Task data Start Marker

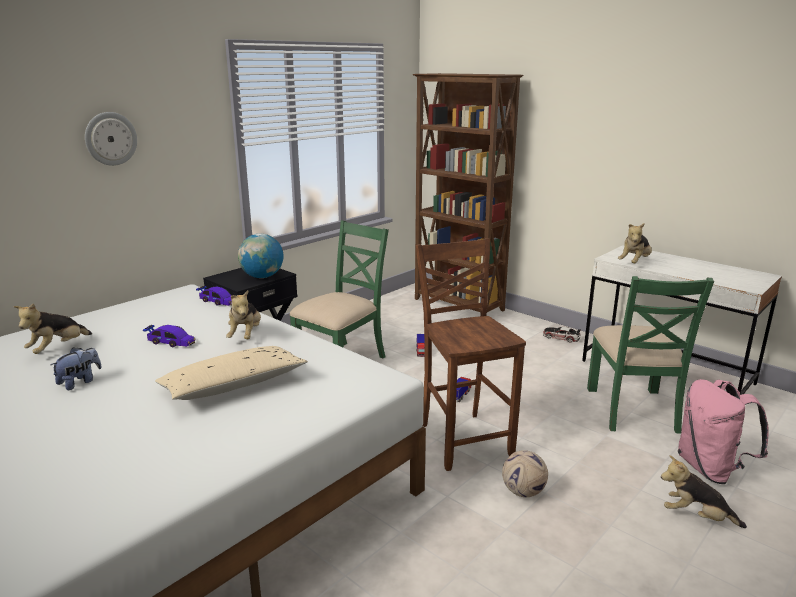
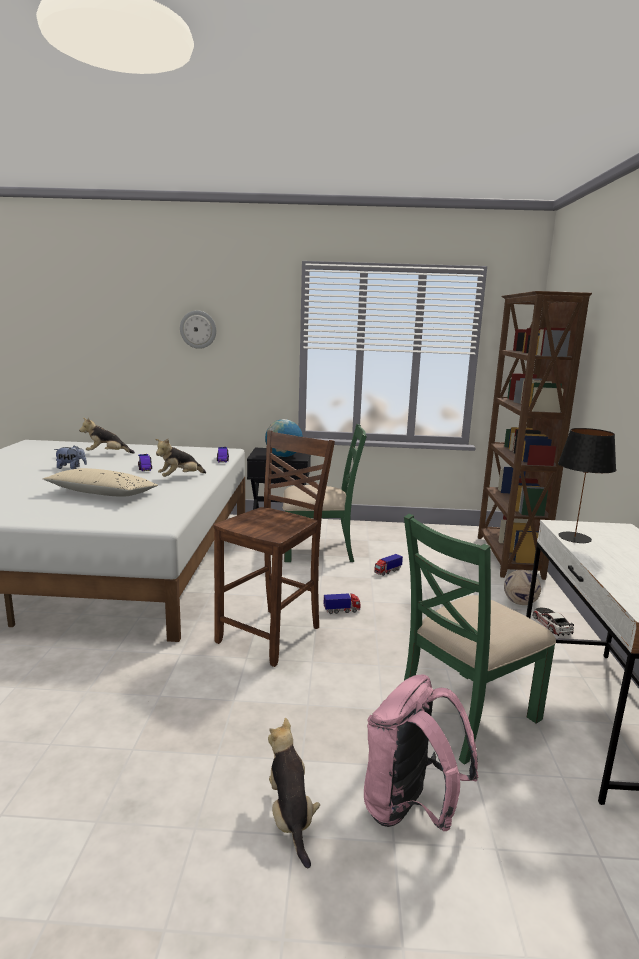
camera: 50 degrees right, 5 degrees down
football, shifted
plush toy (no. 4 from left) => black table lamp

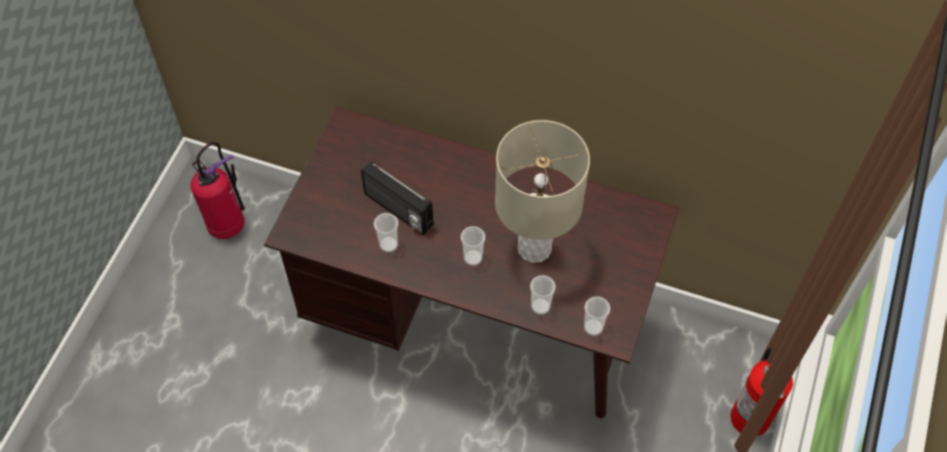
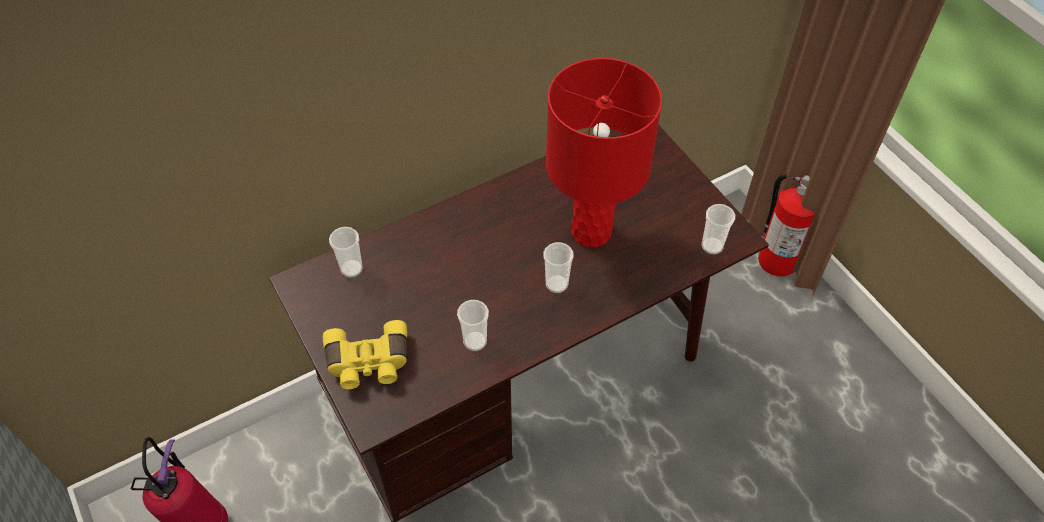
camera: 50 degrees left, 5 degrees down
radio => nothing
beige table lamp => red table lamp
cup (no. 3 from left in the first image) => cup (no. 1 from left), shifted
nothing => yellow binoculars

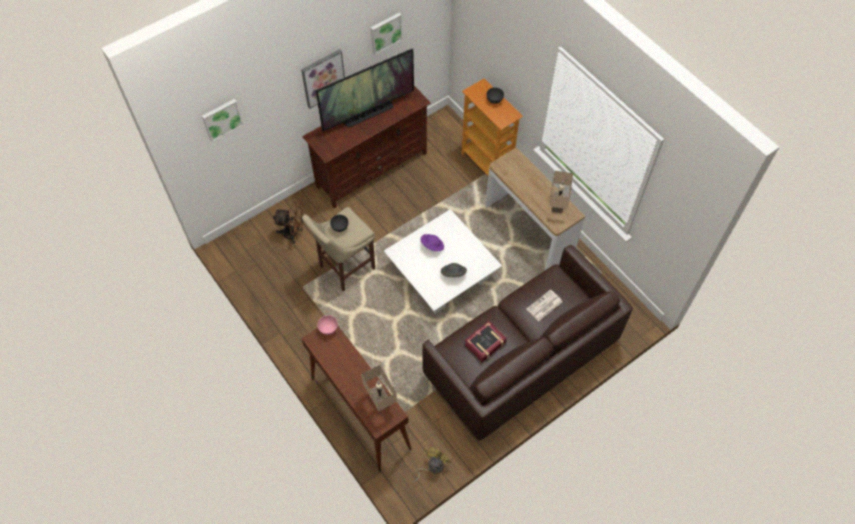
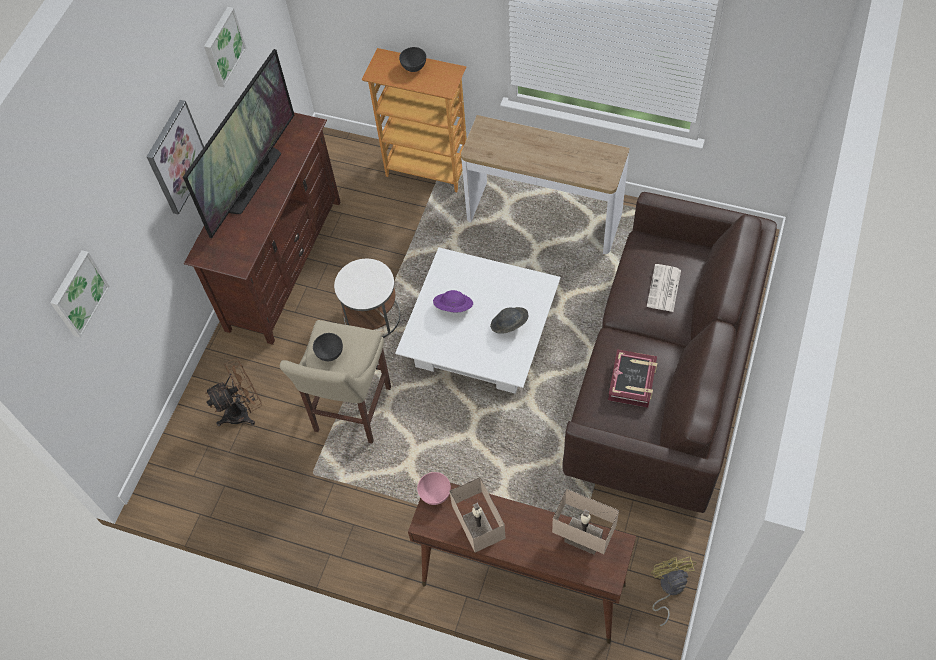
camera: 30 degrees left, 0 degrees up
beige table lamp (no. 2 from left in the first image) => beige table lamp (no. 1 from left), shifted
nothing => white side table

Task data End Marker

__Task item__
Starting at the line that contains "beige table lamp => red table lamp" and ending at the final line of the data, reproduce each line exactly. Pictures stay out of the copy.

__Response to the exercise__
beige table lamp => red table lamp
cup (no. 3 from left in the first image) => cup (no. 1 from left), shifted
nothing => yellow binoculars

camera: 30 degrees left, 0 degrees up
beige table lamp (no. 2 from left in the first image) => beige table lamp (no. 1 from left), shifted
nothing => white side table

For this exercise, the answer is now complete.